The code for the first question should give me the EXACT answer. This means having the code output the exact row(s) and variable(s) necessary for providing the solution. To answer the second question, compare this output with the output from Q4.

:::

```{r}
# code for Q6
```

**7. The following plot shows, for all ten regions, the change over time of the full-time median price for center-based childcare for infants, toddlers, and preschoolers. Recreate the plot. You do not have to replicate the exact colors or theme, but your plot should have the same content, including the order of the facets and legend, reader-friendly labels, axes breaks, and a loess smoother.**

:::callout-tip
# Hints
This will require transforming your data! Sketch out what you want the data to look like before you begin to code. You should be starting with your California dataset that contains the regions.

A point on the plot represents one county and year.

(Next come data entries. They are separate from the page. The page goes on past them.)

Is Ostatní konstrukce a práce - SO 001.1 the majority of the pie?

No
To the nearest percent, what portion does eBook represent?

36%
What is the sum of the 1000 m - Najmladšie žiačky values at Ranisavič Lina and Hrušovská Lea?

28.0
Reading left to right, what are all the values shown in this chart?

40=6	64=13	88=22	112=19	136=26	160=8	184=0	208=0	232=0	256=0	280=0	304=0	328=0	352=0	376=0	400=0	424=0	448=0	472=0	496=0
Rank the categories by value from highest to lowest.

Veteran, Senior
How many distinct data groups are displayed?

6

You should use a `forcats` function to reorder the legend automatically

Try setting `aspect.ratio = 1` in `theme()` if your plot is squished

Again, your plot does not need to look exactly like this one!!

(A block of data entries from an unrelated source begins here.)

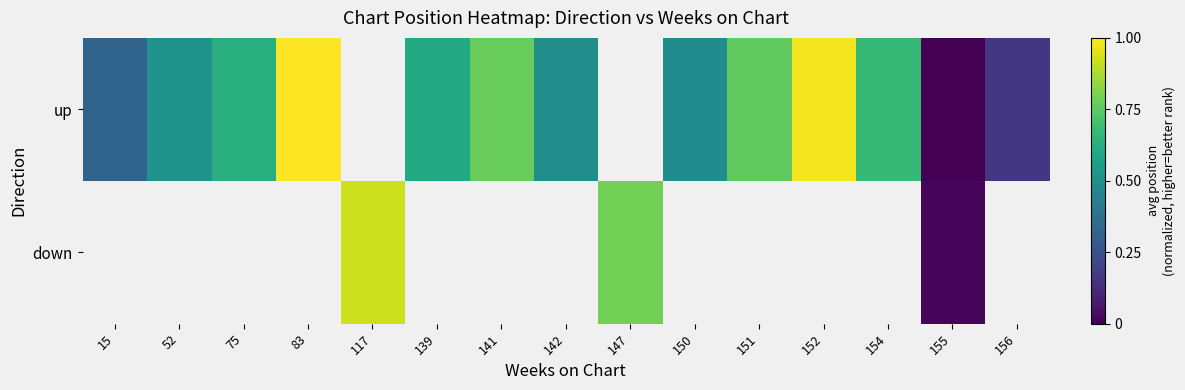

How many data points in up are above 0?

13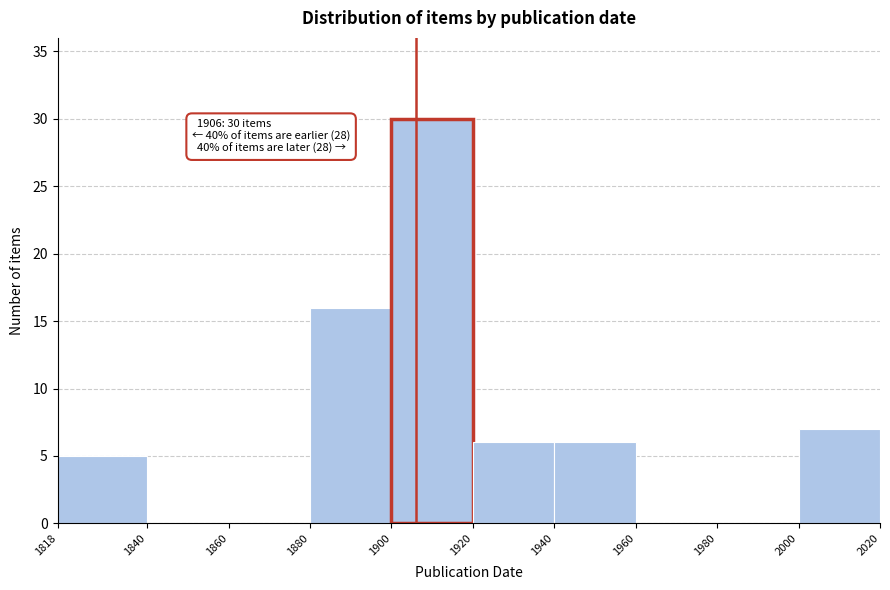

Over which range of the x-axis is the bar tallest?

1900 to 1920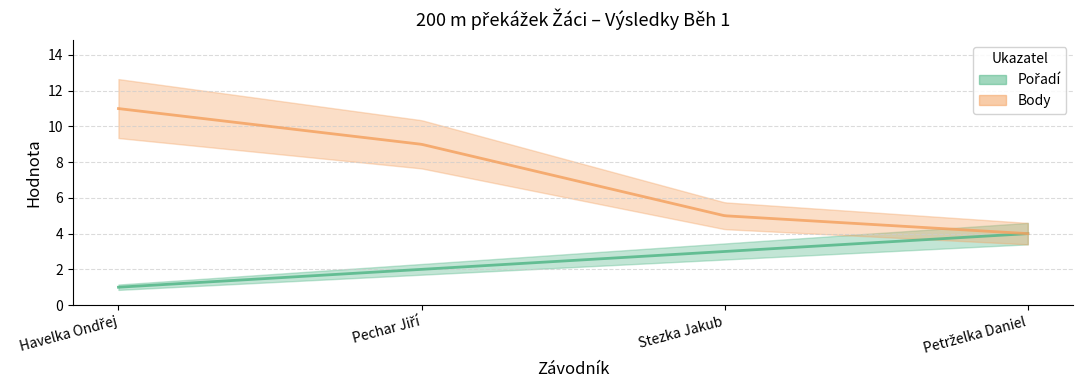

True or false: Pořadí has more than 0 points higher than both neighbors.

False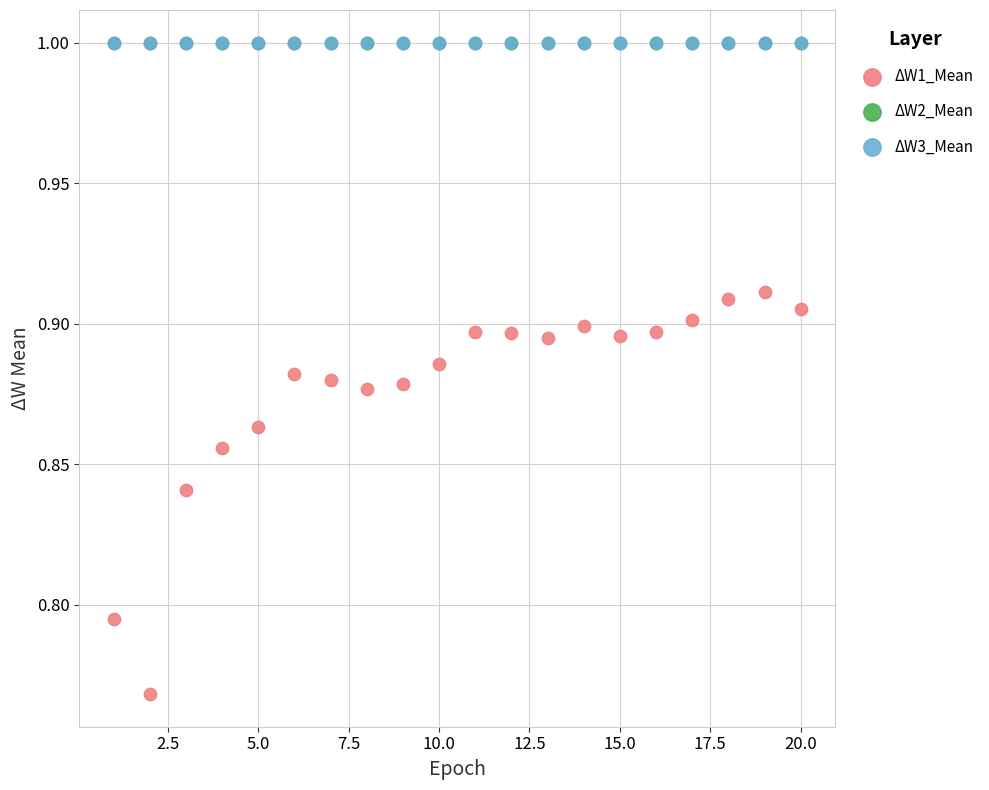

What are all the series names shown in the legend?

ΔW1_Mean, ΔW2_Mean, ΔW3_Mean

Remember to avoid "object junk" in your environment!
:::


:::callout-warning
## Don't go too hard with `geom_smooth()`

This plot makes use of smoothed lines to help the viewer see patterns over time, that might be difficult by just looking at the points for each county. However, it is important that we have also included the points! The smoothed lines are based on a **statistical model**, so only including these smoothed lines would be misleading. By including both, the viewer can see how the smoothed lines relate to the original data.

:::

![Plot to recreate](https://github.com/zoerehnberg/STAT331-S23/blob/main/lab_assignments/lab4/LA4_recreate_plot.png?raw=true)

```{r}
# code for Q7
```

## Median Household Income vs. Childcare Costs for Infants

::: callout-tip

#### Refresher on Linear Regression

While a second course in statistics is a pre-requisite for this class, [here](https://moderndive.com/10-inference-for-regression.html) is a refresher on simple linear regression with a single predictor.

:::

**8. Create a scatterplot showing the relationship between median household income (expressed in 2018 dollars) and the full-time median weekly price charged for center-based childcare for an infant in California. Overlay a linear regression line (lm) to show the trend.**

```{r}
# plot for scatterplot
```

**9. Look up the documentation for `lm()` and fit a linear regression model to the relationship shown in your plot above (recall: $y = mx+b$). Identify the coefficient estimates from the model.**

```{r}
# complete the code provided
reg_mod1 <- lm()
summary(reg_mod1)
```

**10. Do you have evidence to conclude there is a relationship between the median household income and the median weekly cost of center-based childcare for infants in California? Cite values from your output for support.**


## Open-Ended Analysis

**11. Posit and investigate a research question involving at least two variables in this dataset. Present exactly one table of summary statistics and one plot that helps to address your research question.**

This write-up should include:

  - Your research question
  - One **well-designed** table of summary statistics
      - Note, this should **not** be inference (results from a statistical test). i.e., I should see no models, p-values, or confidence intervals.
      - This should be a summary table of the data itself, like Q5 
  - One **well-designed** plot
  - Descriptions of the table and plot that both:
      - Explain what the table/plot is literally showing (e.g. the median cost by year)
      - Analyze what you learn from the table/plot about your research question
      
The table and plot should not show reduntant information, they should be used to 
gain more insight on your question.


Dr. C will be reading through these and providing some feedback!